First of all, this is the command I used (I reduced the number of
instructions due to test):
build/ARM/gem5.opt --stats-file=new-test/stats-gap-big.txt
--trace-file=new-test/trace-gap-big.out --debug-flag=All -d
system/disks/CPU2000/output/ --remote-gdb-port=0
system/disks/CPU2000/configs/mp-se-changed.py --fastfwd-insts 10000
--max-insts 10 --bench gap &>
system/disks/CPU2000/output/new-test/jobout-gap-big.txt
I run one benchmark at 2 different frequencies and I've got these
results in the stats.txt file:
STATS
500MHz 800MHz
sim_seconds
0.000001 0.000001
sim_ticks 541000 541000
final_tick
14490000 14490000
sim_freq
1000000000000 1000000000000
host_inst_rate 4982188
5011618
host_op_rate 6197423
6233214
host_tick_rate
265854982 267367654
host_mem_usage 625692
625692
sim_insts
10012 10012
sim_ops
12535 12535
system.mainCpu.numCycles 270 432
system.mainCpu.committedInsts 11
11
system.mainCpu.committedOps 11
11
system.mainCpu.num_int_alu_accesses 10
10
I'm a bit confused about the relationship between the number of
cycles and the number of ticks and clock. I thought the number of
cycles should be the same and the ticks be different! I cannot
understand the calculation in clocked_object.hh file in the update()
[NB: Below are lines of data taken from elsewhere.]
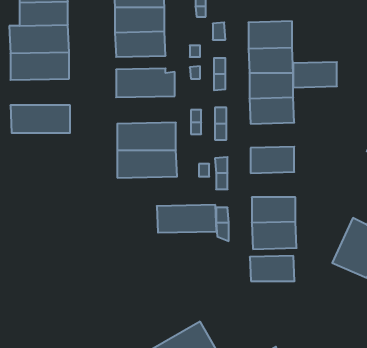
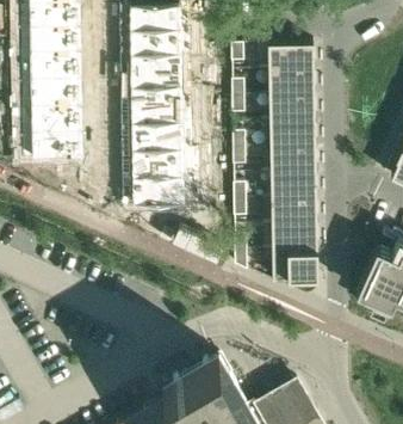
building: [293,62,337,87] -> [271,150,316,177]
building: none -> [21,105,83,133]
building: [157,205,217,233] -> [131,123,193,152]
building: [250,256,295,281] -> [271,202,317,228]

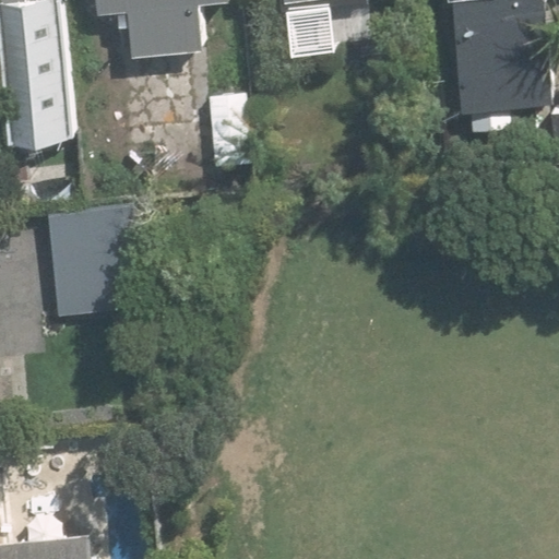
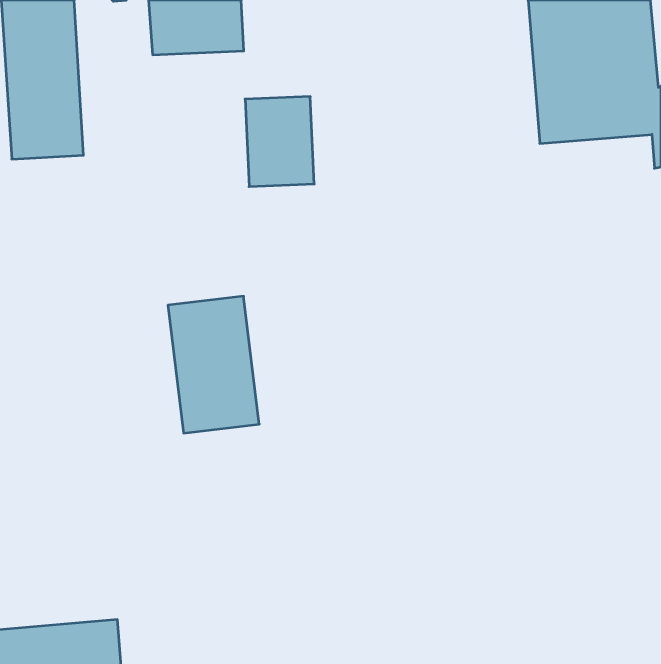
building: [47,201,123,316] -> [168,296,259,433]

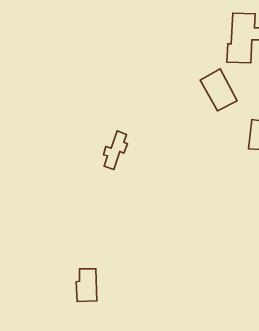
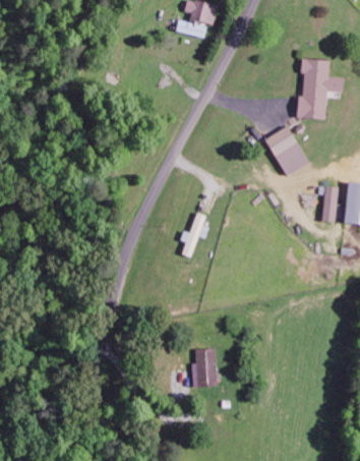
building: [103,131,127,170] -> [180,213,208,258]
building: [76,269,97,302] -> [191,349,216,388]

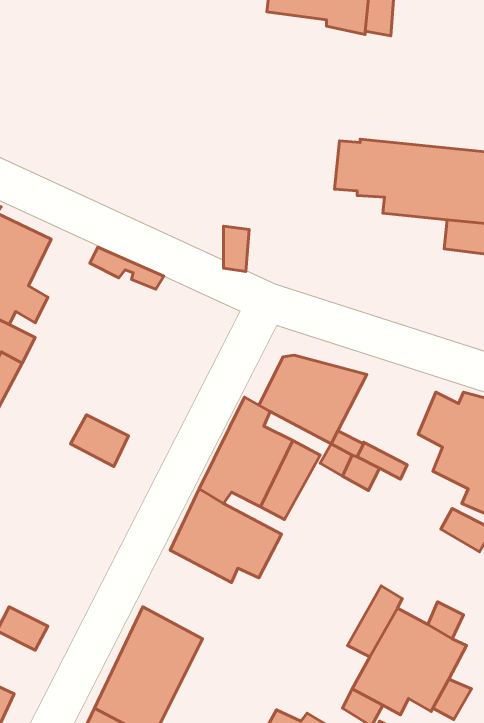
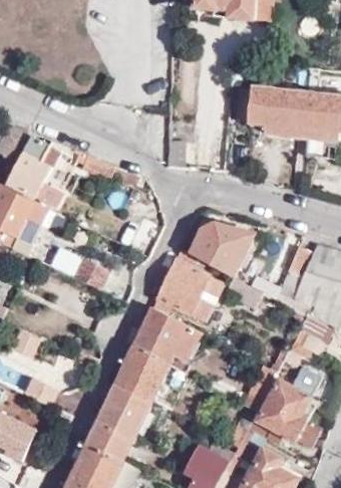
building: none -> [116,343,172,399]

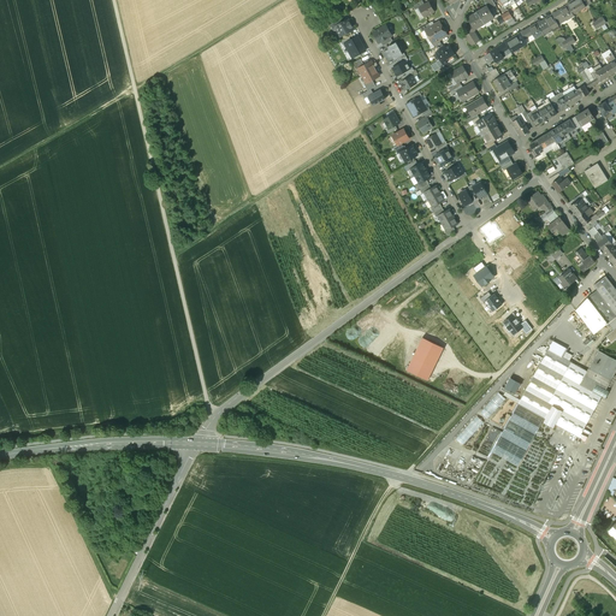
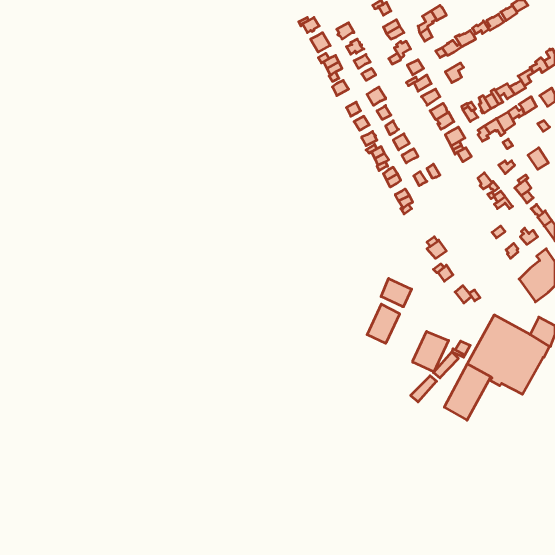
building: none -> [381,278,412,307]
building: none -> [413,331,449,372]

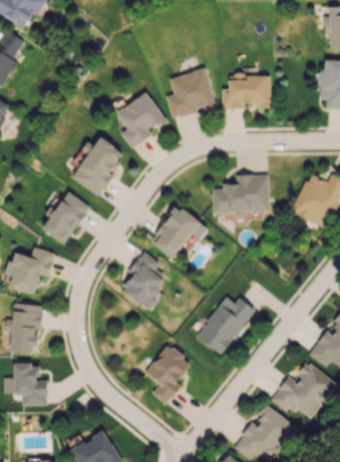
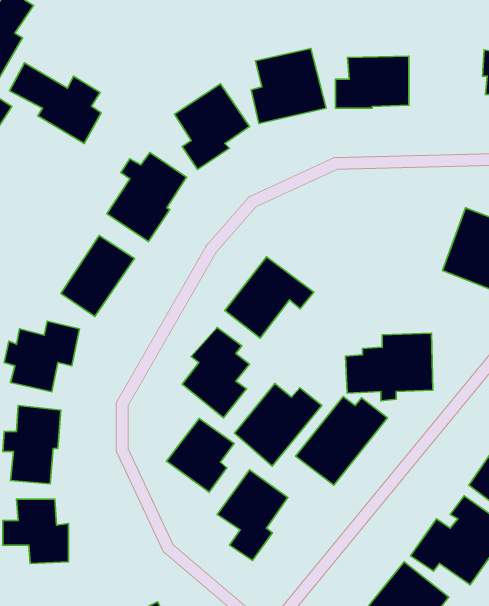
building: none -> [10,63,101,143]
building: [212,174,269,218] -> [346,333,433,401]
building: none -> [235,383,322,466]
building: none -> [167,418,234,492]

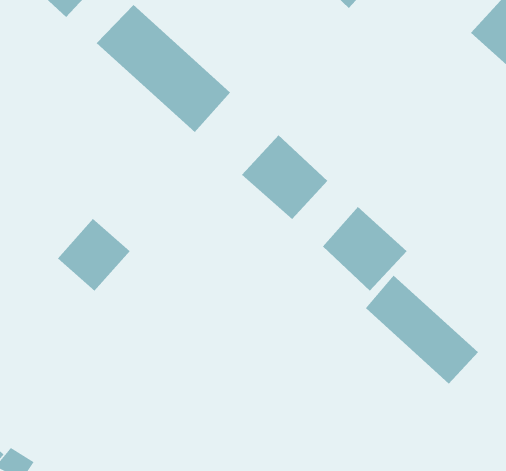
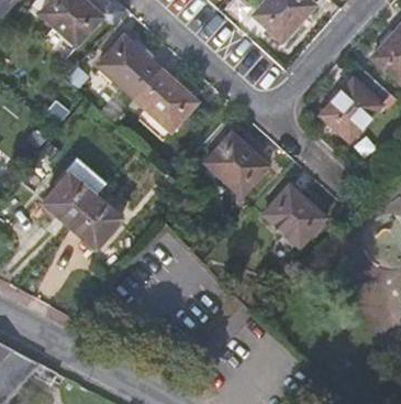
building: none -> [320,79,381,142]
building: none -> [42,155,105,225]
building: [365,275,479,384] -> none

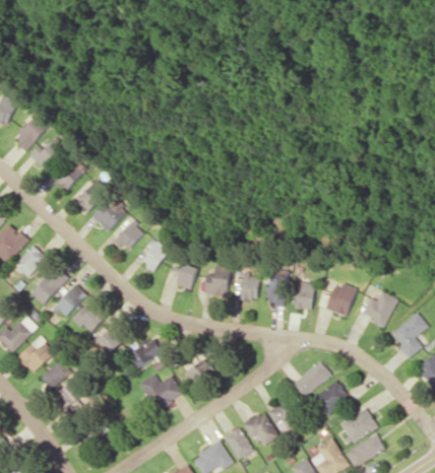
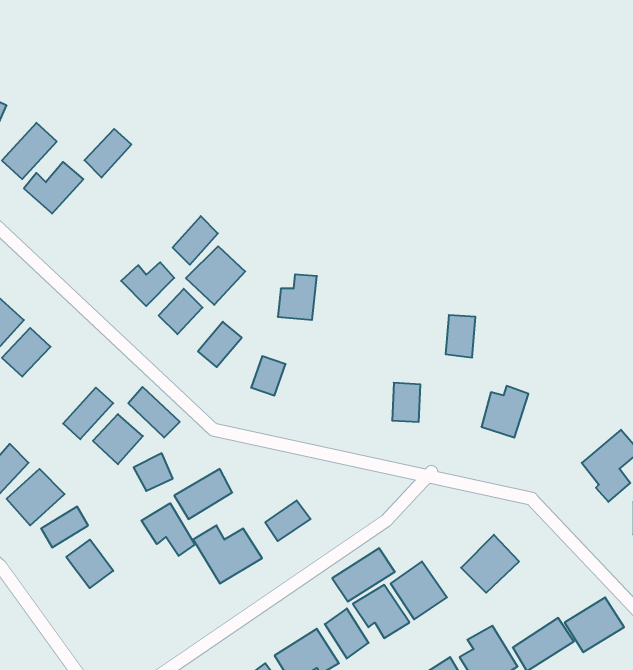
building: [55,159,85,191] -> [84,129,131,178]
building: [77,181,107,212] -> [173,216,218,265]
building: none -> [186,246,245,305]
building: [204,266,230,295] -> [278,274,317,320]
building: [30,269,65,305] -> none
building: [240,274,260,300] -> none
building: [295,282,314,310] -> [446,315,475,357]
building: none -> [128,387,180,438]
building: [361,291,397,326] -> none
building: none -> [141,503,195,556]
building: [291,362,331,397] -> [332,548,395,602]
building: [338,408,377,444] -> [565,597,624,652]

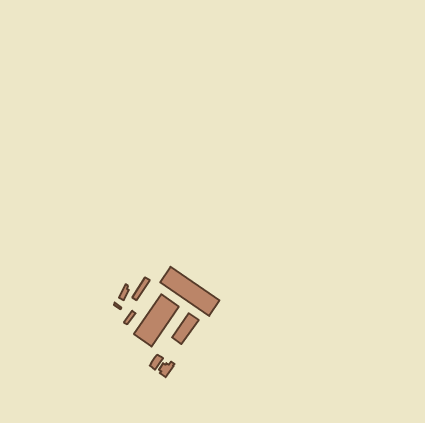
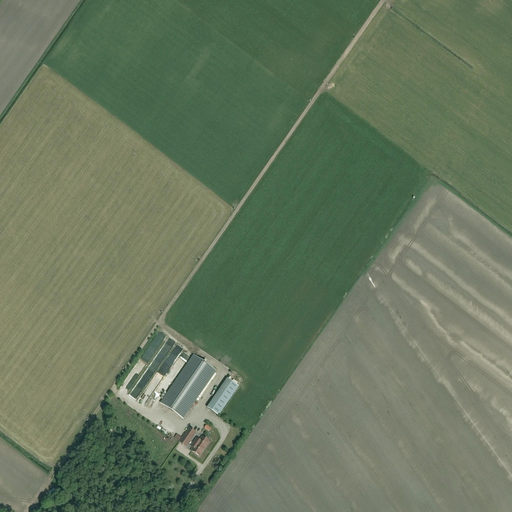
building: [160,267,219,316] -> none

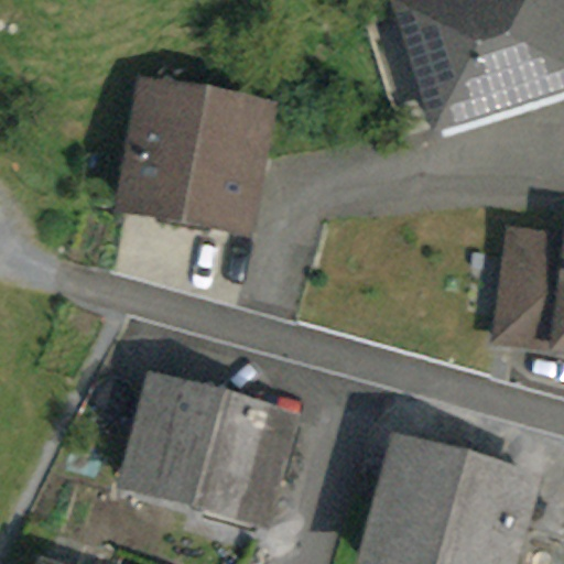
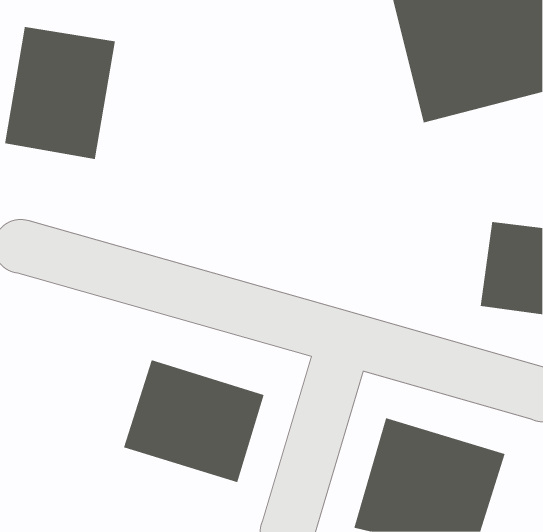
building: none -> [5,26,115,160]
building: [115,79,274,238] -> none

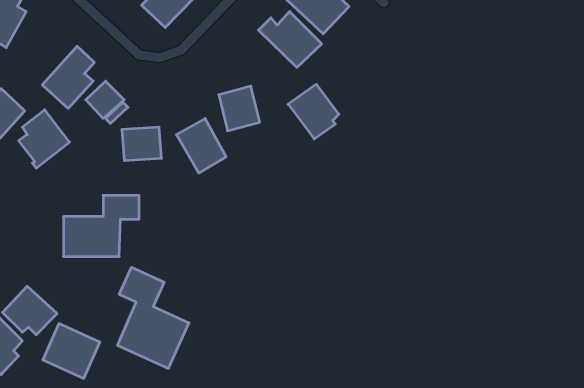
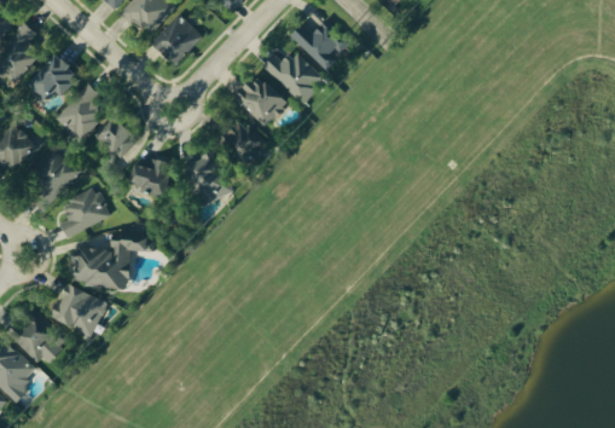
building: none -> [28,53,75,100]
building: [288,84,339,139] -> [233,75,283,128]
building: none -> [57,186,108,239]
building: [118,267,189,368] -> none
building: [43,324,100,378] -> [50,284,105,337]

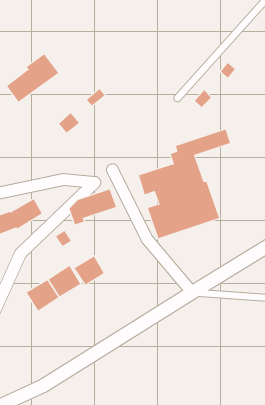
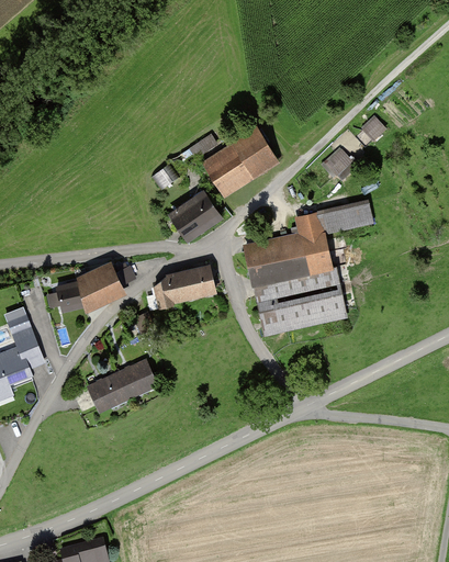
building: [6,53,59,102] -> [205,131,274,190]
building: none -> [169,193,220,239]
building: [74,256,105,285] -> none

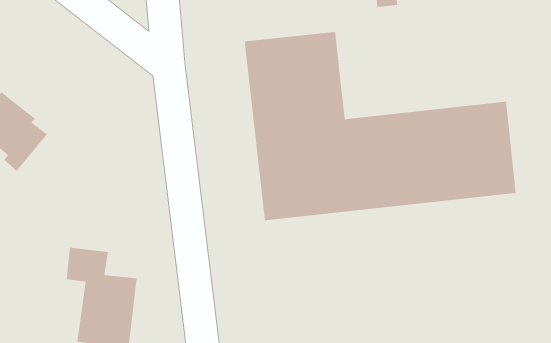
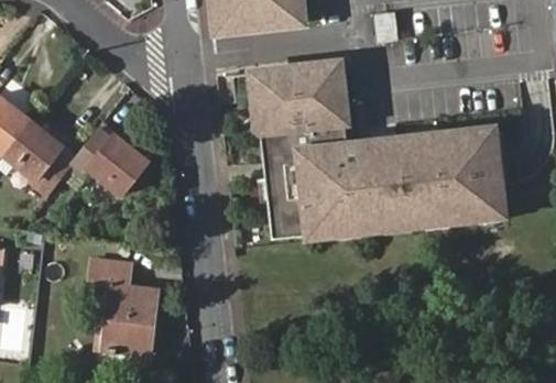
building: none -> [74,128,150,194]

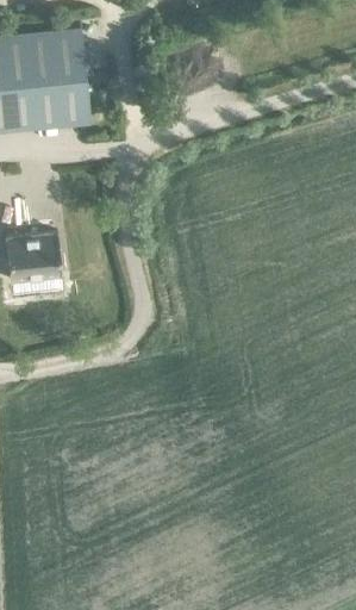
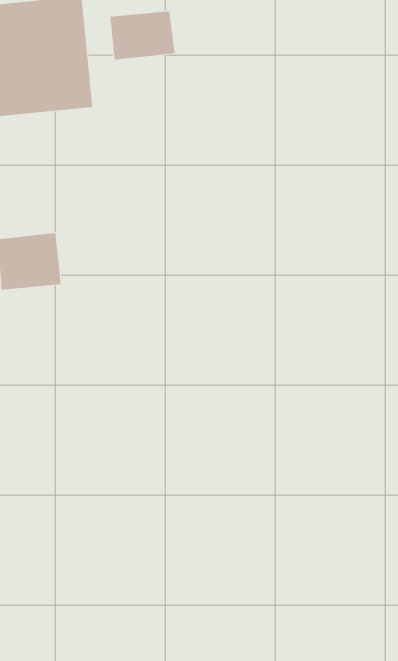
building: none -> [110,11,175,61]

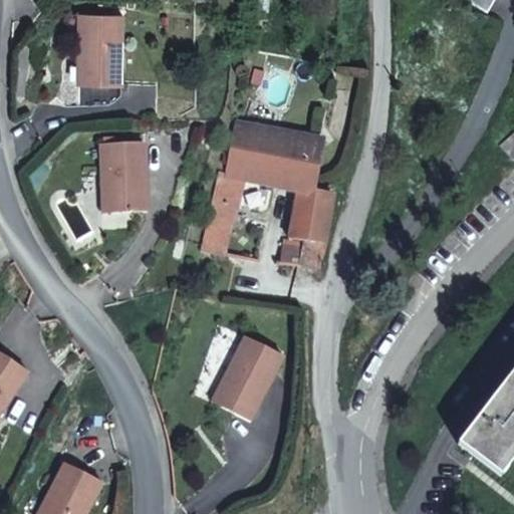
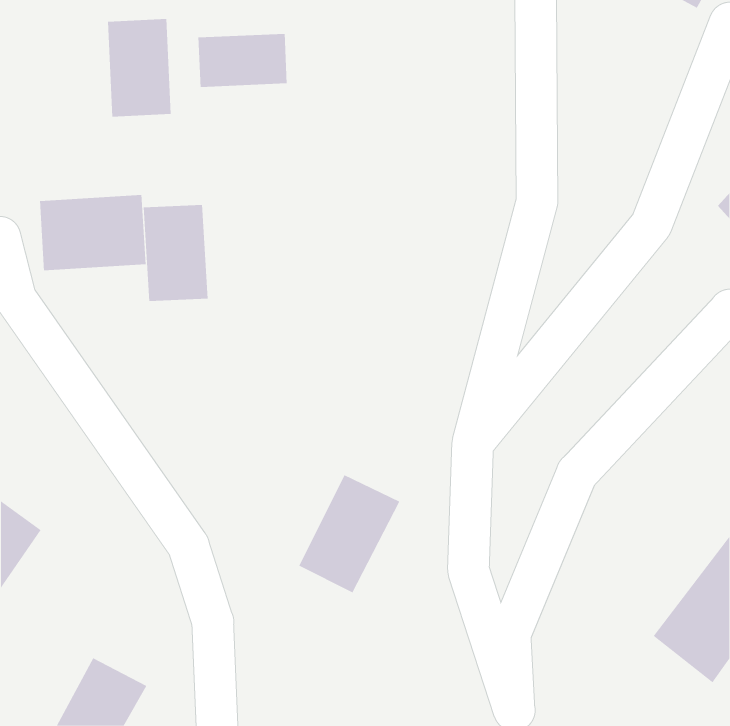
building: none -> [198,33,287,88]
building: [200,119,334,267] -> none
building: none -> [39,194,146,271]

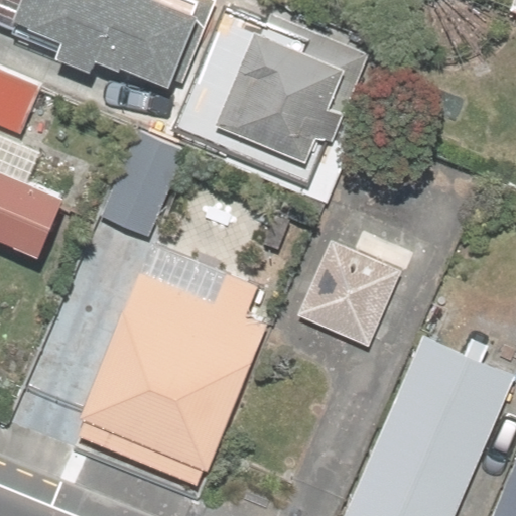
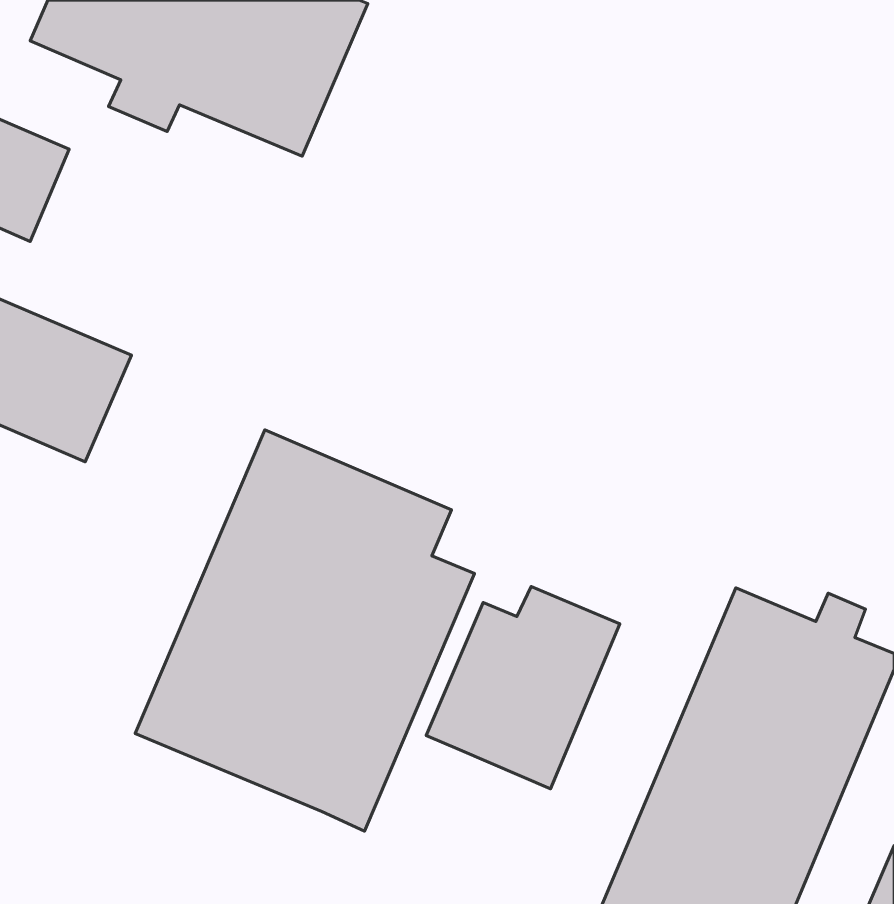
building: [213,14,364,183] -> none
building: [94,128,183,240] -> none
building: [296,232,406,347] -> [426,586,620,789]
function, the number of cycles change based on the clock and the
number of ticks? I thought each operation has a fix amount of cycles
which is independent from the time.
Another problem with the time and events is when I looked at the
timing.cc code in IcachePort::recvTimingResp(PacketPtr pkt) and
DcachePort::recvTimingResp(PacketPtr pkt), I saw that you checked
that the next_tick is equal to the curTick, and if not you schedule
the event for the next tick. This 'if' is always true for the 500MHz
and 800MHz because the multiplication of clock and cycle equals to
the tick but it's always 'else' for some other frequencies like
550MHz so it does one or two extra events with the description of
'Timing CPU icache tick' and 'Timing CPU dcache tick' which makes
550MHZ even slower than 500MHz! I'd be so thankful if you could
clarify these differences and similarities.